[Saved entries]
>>>>>

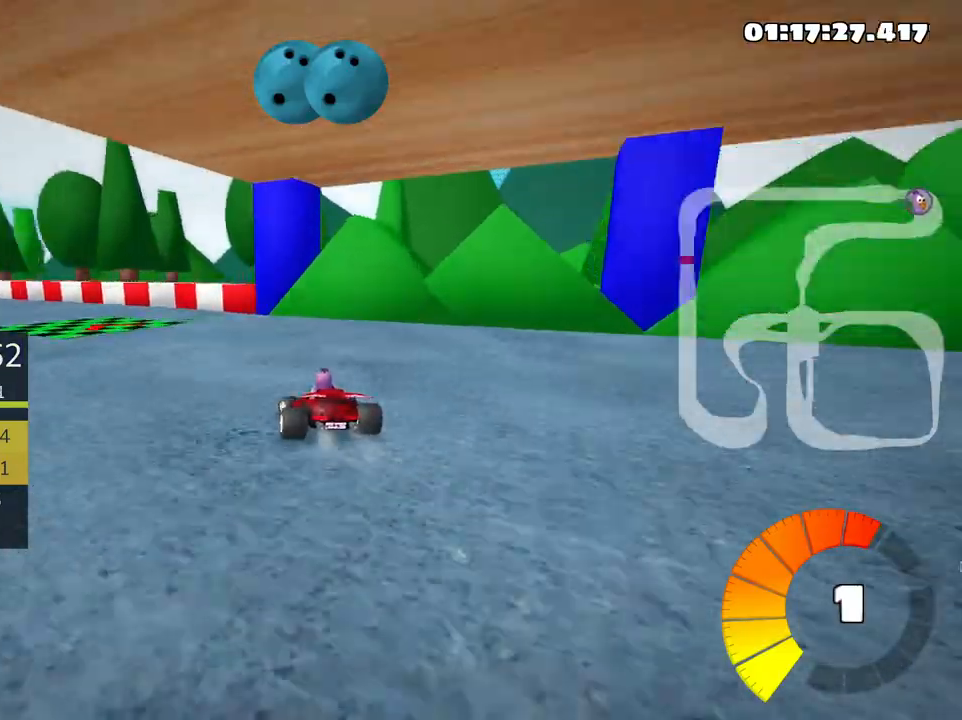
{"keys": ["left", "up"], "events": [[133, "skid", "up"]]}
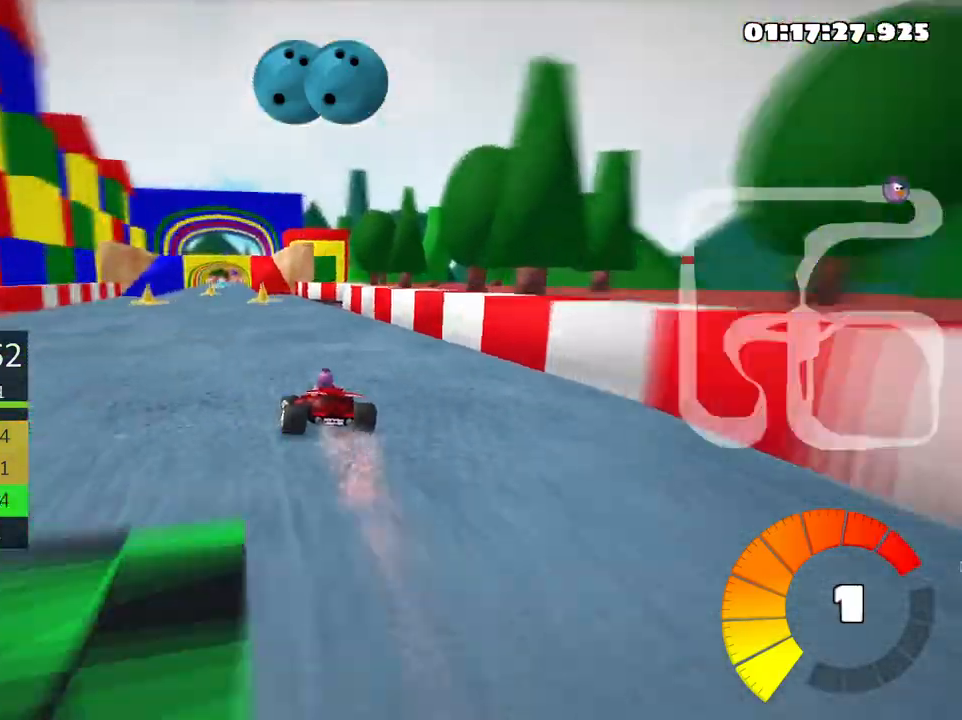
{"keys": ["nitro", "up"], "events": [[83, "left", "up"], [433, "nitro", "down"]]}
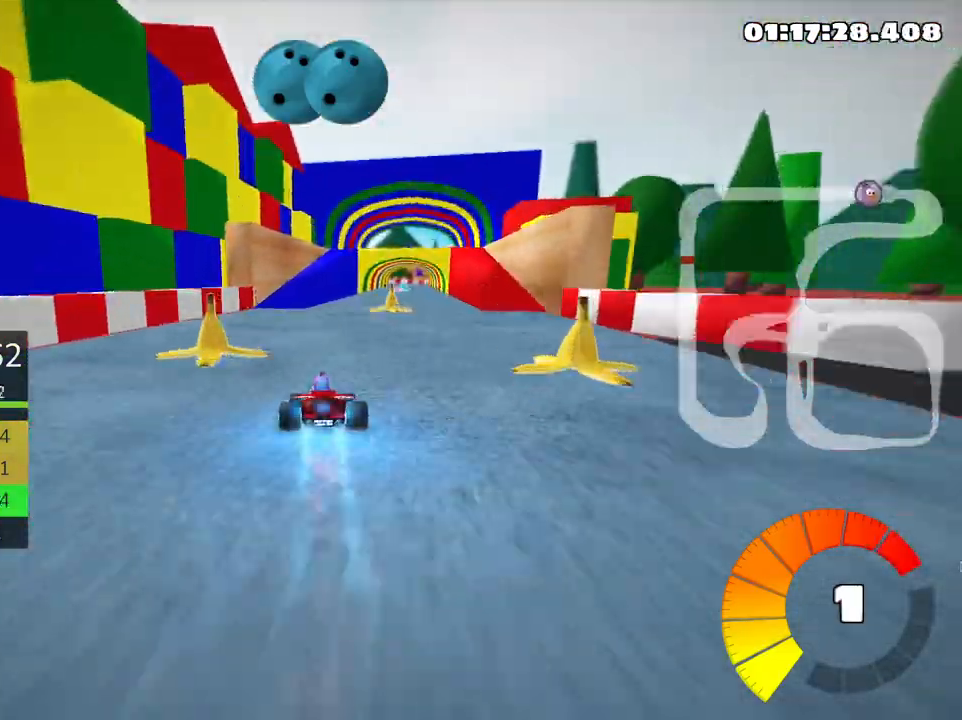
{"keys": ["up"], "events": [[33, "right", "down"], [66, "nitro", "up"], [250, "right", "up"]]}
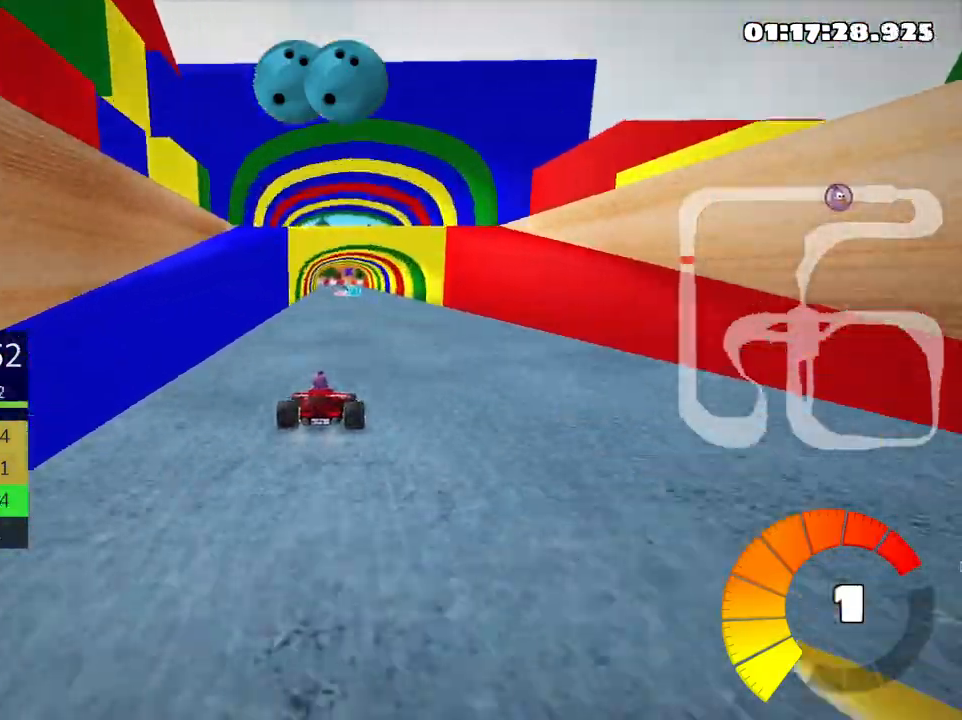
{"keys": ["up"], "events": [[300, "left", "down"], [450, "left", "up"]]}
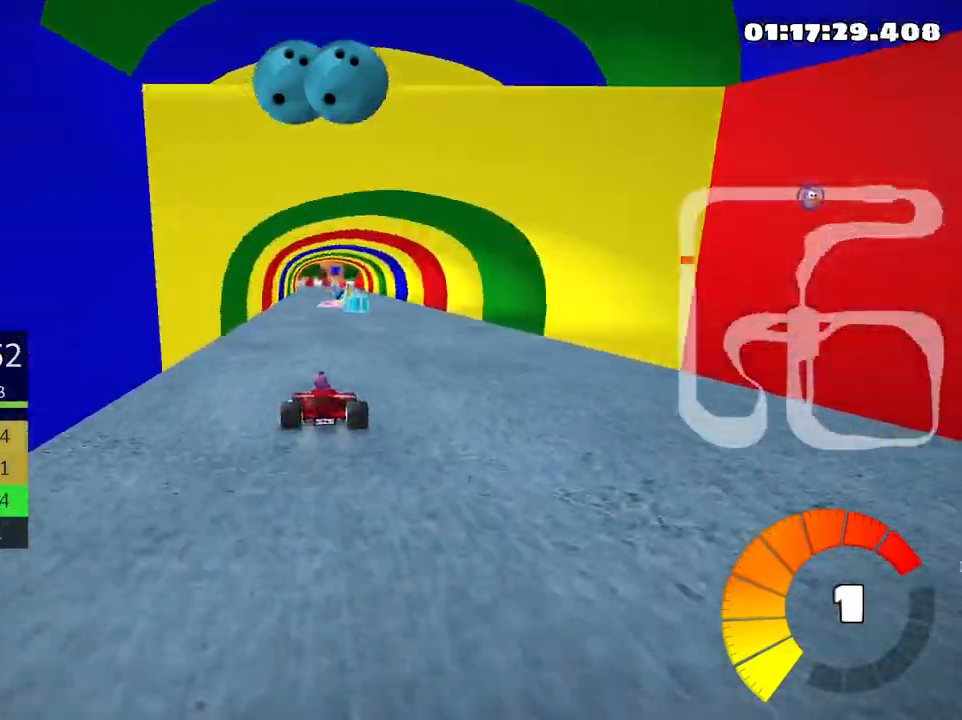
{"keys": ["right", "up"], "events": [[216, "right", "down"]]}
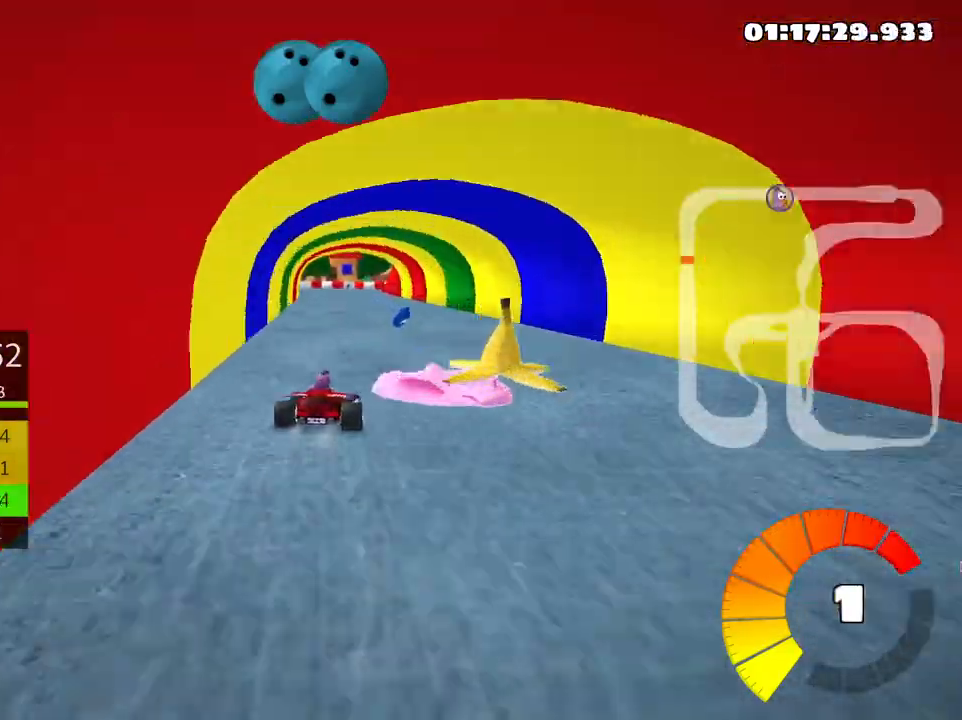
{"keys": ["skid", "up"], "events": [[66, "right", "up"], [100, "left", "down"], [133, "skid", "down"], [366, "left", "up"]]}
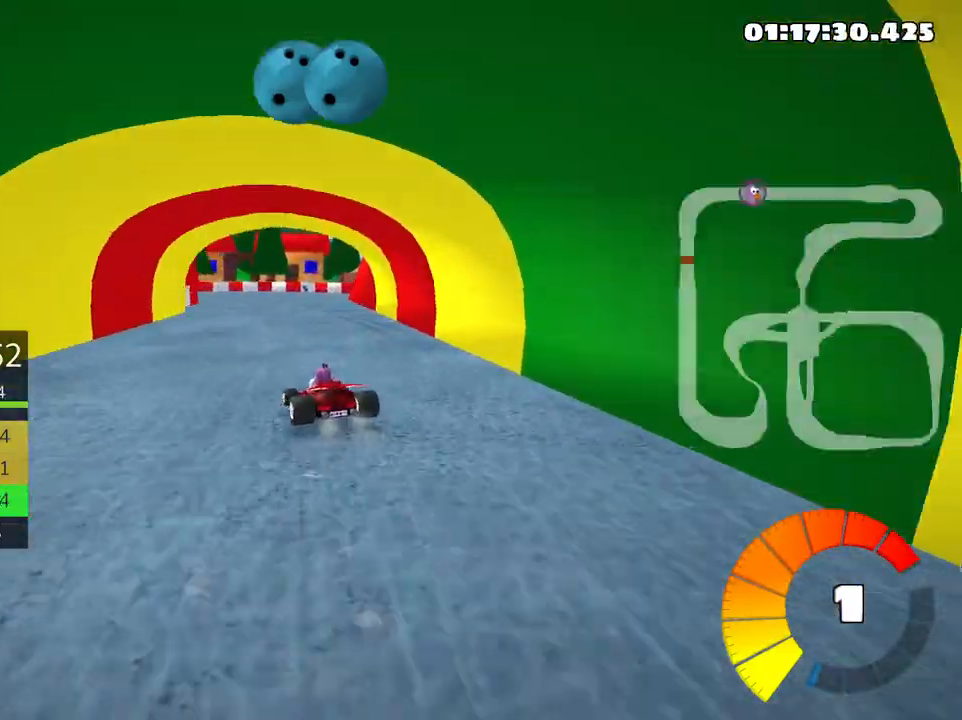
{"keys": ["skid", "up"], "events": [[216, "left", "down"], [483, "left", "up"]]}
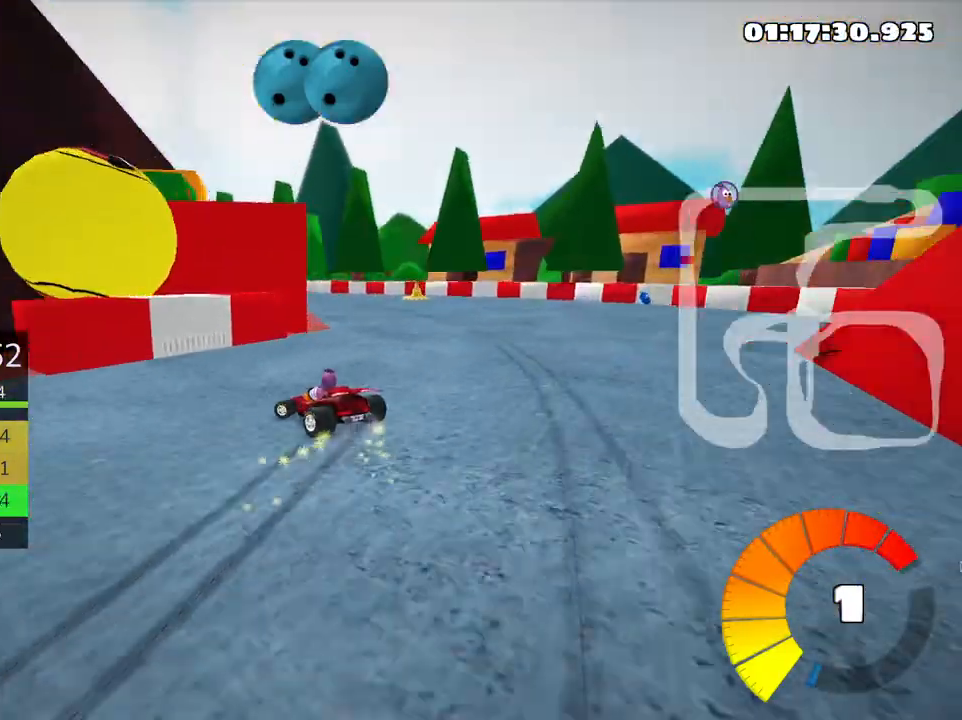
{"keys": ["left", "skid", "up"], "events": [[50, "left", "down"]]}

<<<<<

- [Problem]
Exactly as written, copy the entries above without their pictures.

- [Result of this exercise]
{"keys": ["left", "up"], "events": [[133, "skid", "up"]]}
{"keys": ["nitro", "up"], "events": [[83, "left", "up"], [433, "nitro", "down"]]}
{"keys": ["up"], "events": [[33, "right", "down"], [66, "nitro", "up"], [250, "right", "up"]]}
{"keys": ["up"], "events": [[300, "left", "down"], [450, "left", "up"]]}
{"keys": ["right", "up"], "events": [[216, "right", "down"]]}
{"keys": ["skid", "up"], "events": [[66, "right", "up"], [100, "left", "down"], [133, "skid", "down"], [366, "left", "up"]]}
{"keys": ["skid", "up"], "events": [[216, "left", "down"], [483, "left", "up"]]}
{"keys": ["left", "skid", "up"], "events": [[50, "left", "down"]]}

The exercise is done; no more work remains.